Dr Eaton was an experienced and fit hiker and would not normally have accepted a ride from strangers, she said
The prosecuting authorities are sweeping the wider area, checking farmhouses, old warehouses, pens, houses looking for evidence that may help solve the crime.  They are also checking the cars of possible suspects, they are looking to see if they bear bruises or scratches, tracing their cell phones to check their whereabouts on the day of the disappearance.

Authorities Police are also talking to cell phone companies on Crete that the murderer or murderers possibly had on them at the time of the murder.
Authorities are trying to establish whether a phone signal was picked up by cell phone masts close to the remote olive fields where her body was found.

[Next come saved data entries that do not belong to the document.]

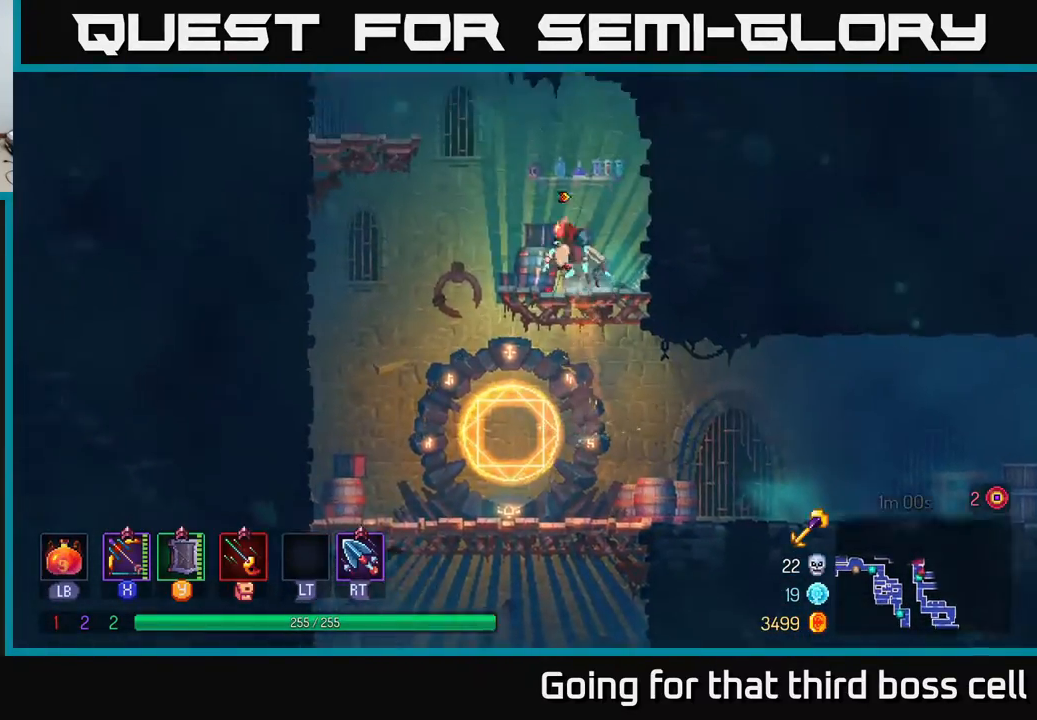
{"buttons": ["A"], "left_stick": "left", "right_stick": "center", "events": [[217, "left_stick", "left"], [300, "A", "down"], [400, "A", "up"], [483, "A", "down"]]}
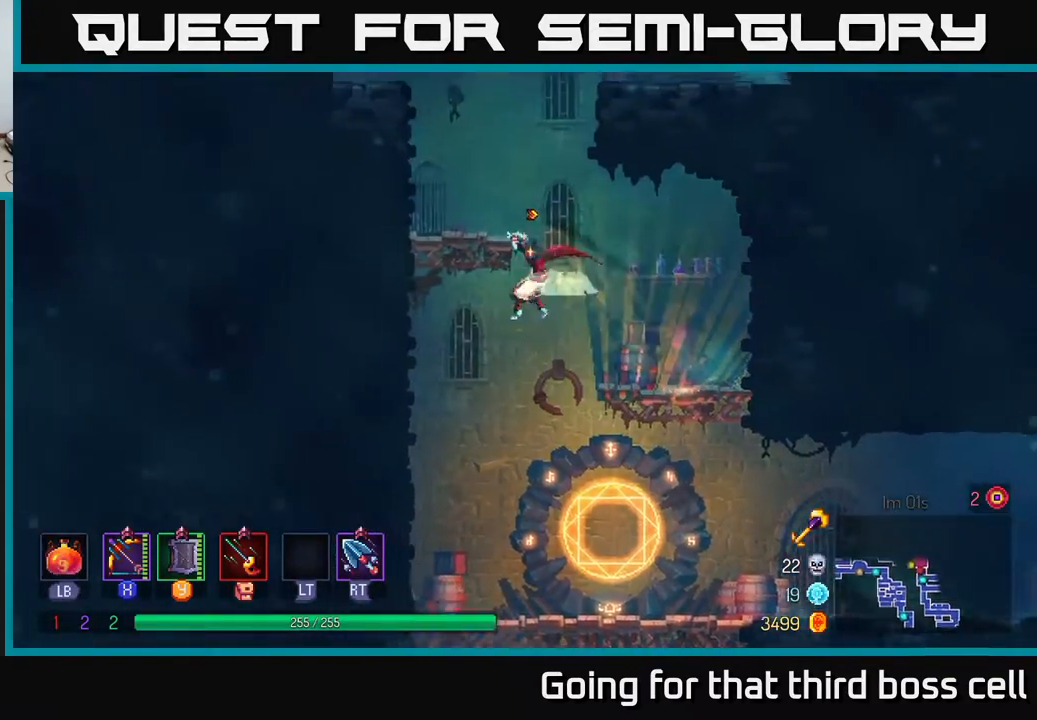
{"buttons": ["A"], "left_stick": "left", "right_stick": "center", "events": [[67, "A", "up"], [283, "A", "down"], [383, "A", "up"], [467, "A", "down"]]}
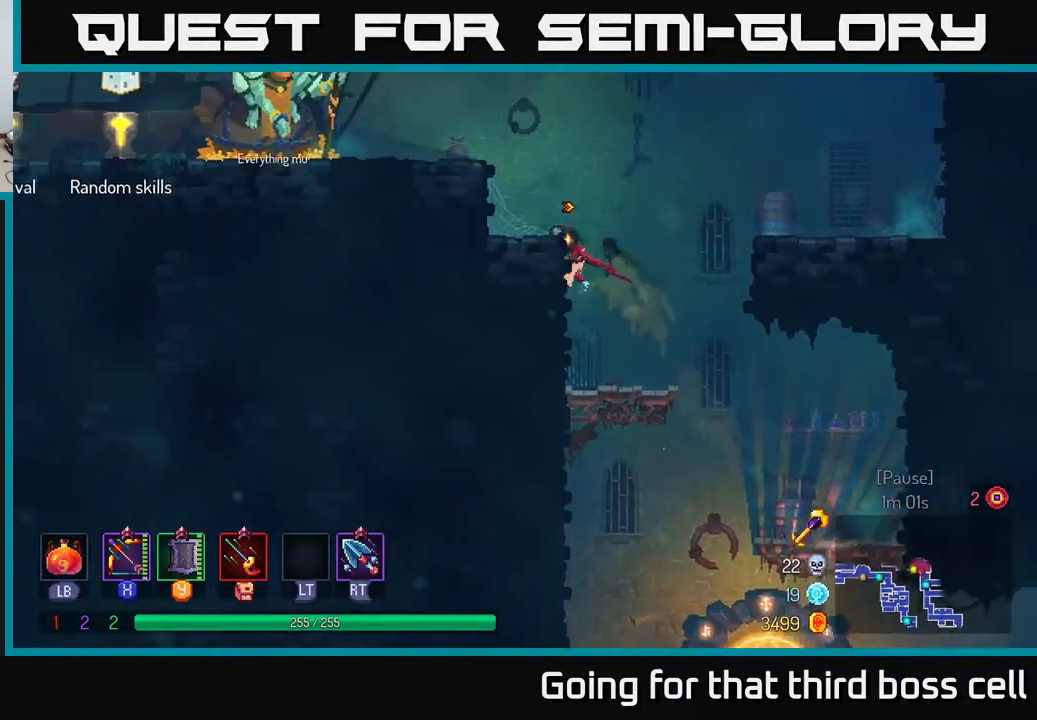
{"buttons": [], "left_stick": "left", "right_stick": "center", "events": [[100, "A", "up"], [250, "A", "down"], [383, "A", "up"]]}
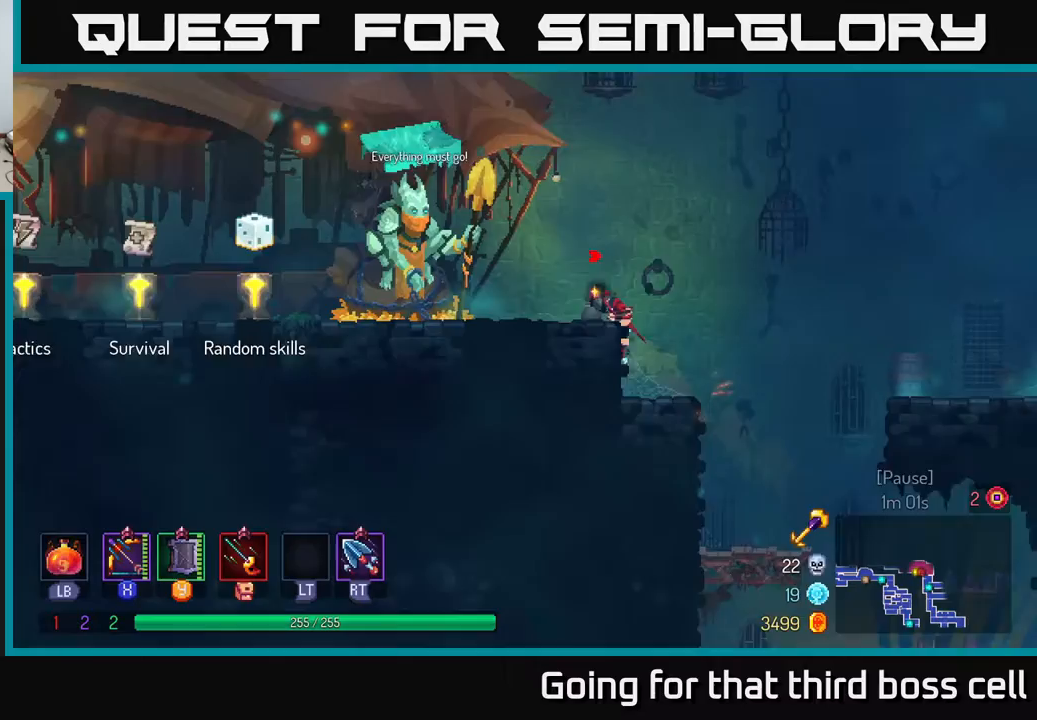
{"buttons": [], "left_stick": "left", "right_stick": "center", "events": [[100, "B", "down"], [217, "B", "up"]]}
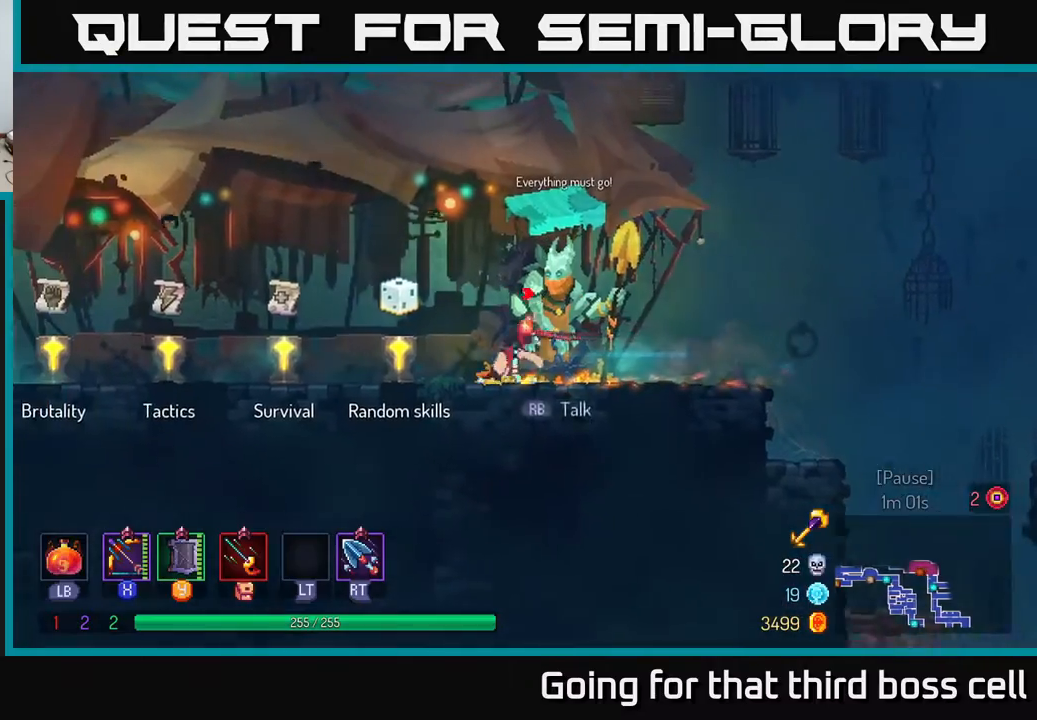
{"buttons": [], "left_stick": "left", "right_stick": "center", "events": []}
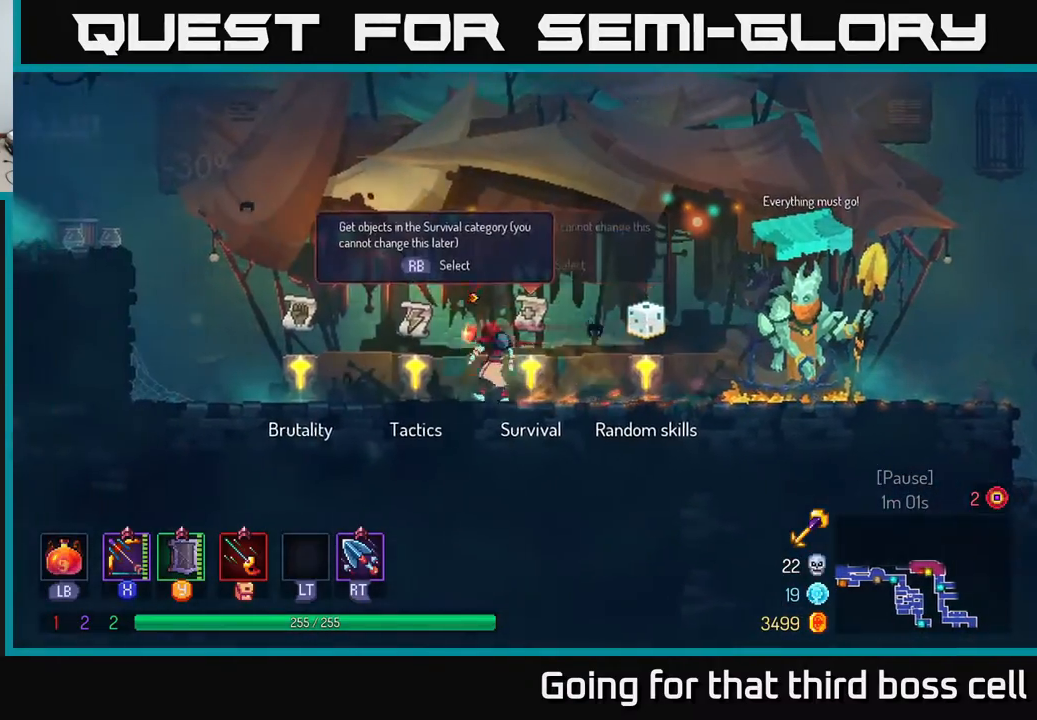
{"buttons": [], "left_stick": "left", "right_stick": "center", "events": [[33, "left_stick", "center"], [283, "left_stick", "left"]]}
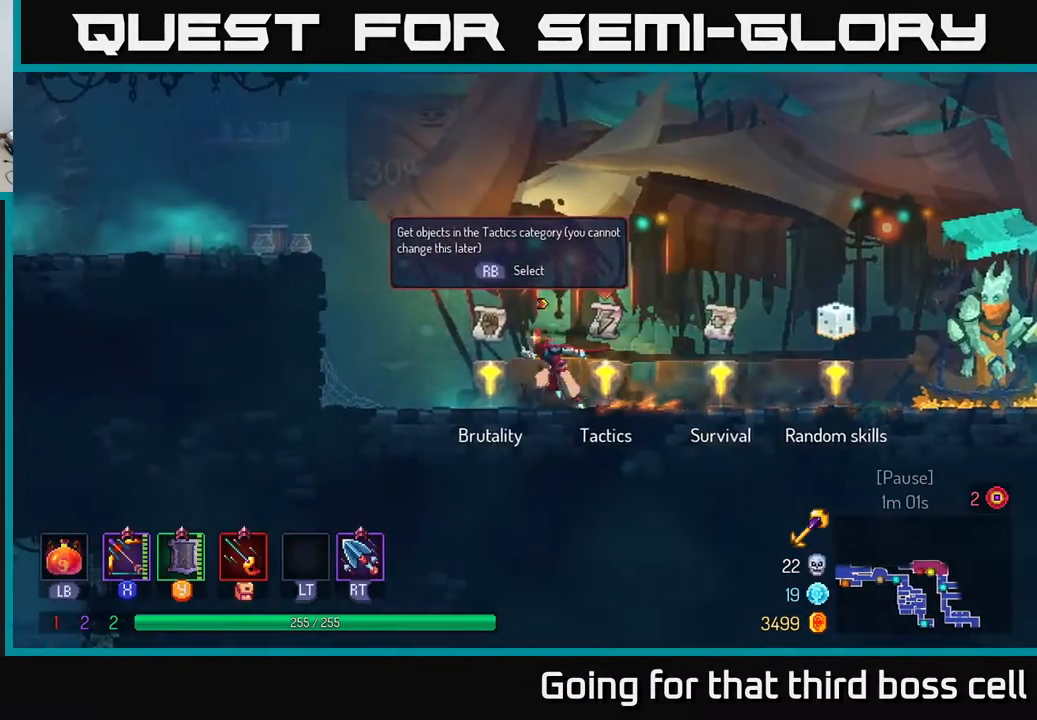
{"buttons": [], "left_stick": "center", "right_stick": "center", "events": [[150, "left_stick", "center"], [217, "left_stick", "right"], [250, "R1", "down"], [317, "left_stick", "center"], [333, "R1", "up"]]}
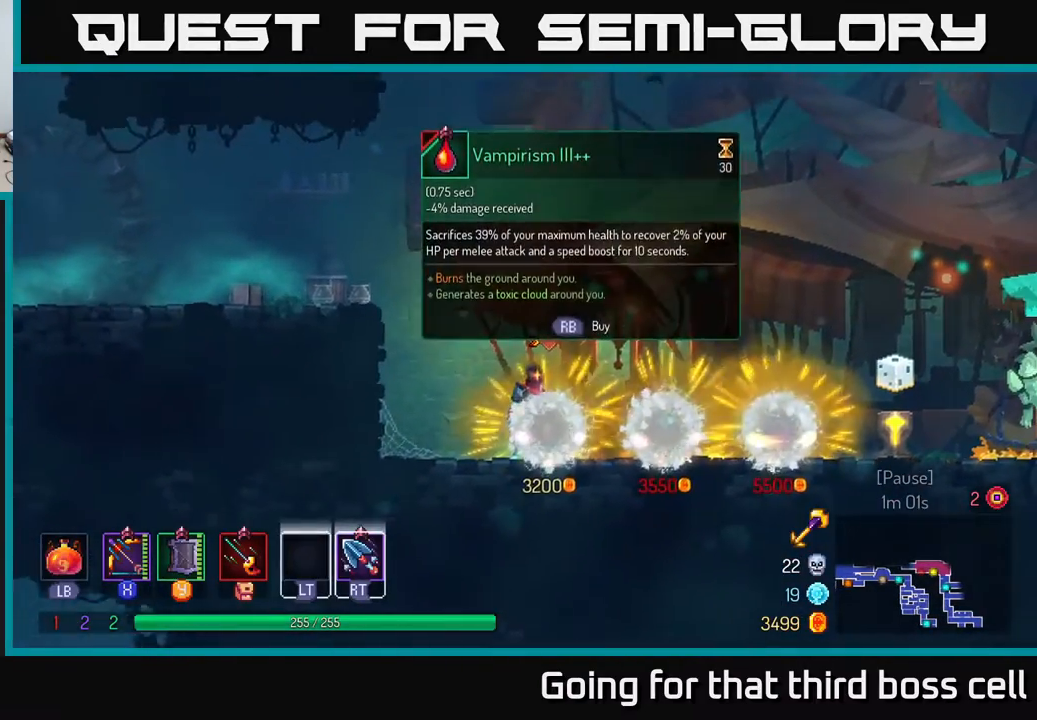
{"buttons": [], "left_stick": "center", "right_stick": "center", "events": []}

Crucially, they have pin-pointed a two-hour period on the night of Tuesday, July 2 when several phone signals were picked up in an area which they believe would have been known to them and few from outside the area.

A source said: ‘They did this because they wanted to test close to the cave their own phones and co-ordinates and then with the help of GPS mapping and computer data find out which other mobile phones have been in that area in the last week.
‘It is a lonely spot and there is no reason really except for hikers or cave explorers, for anybody to go there.
‘If the killers had their phone, they think that is enough to find them.
‘There cannot be very many people who go there and if that is the evening her body was left there, they will be looking for the owners of the cell phones picked up in the area during that time.’
Police and forensic officers have carried out a thorough examination of the cave and the opening to the cave, which is partially blocked by a fallen tree and accessible only on all fours. Police also revealed that because of the nature of the crime, they immediately started bringing in suspects for questioning and collecting DNA samples so that it can be matched to the DNA evidence found on Dr Eaton’s clothes and body.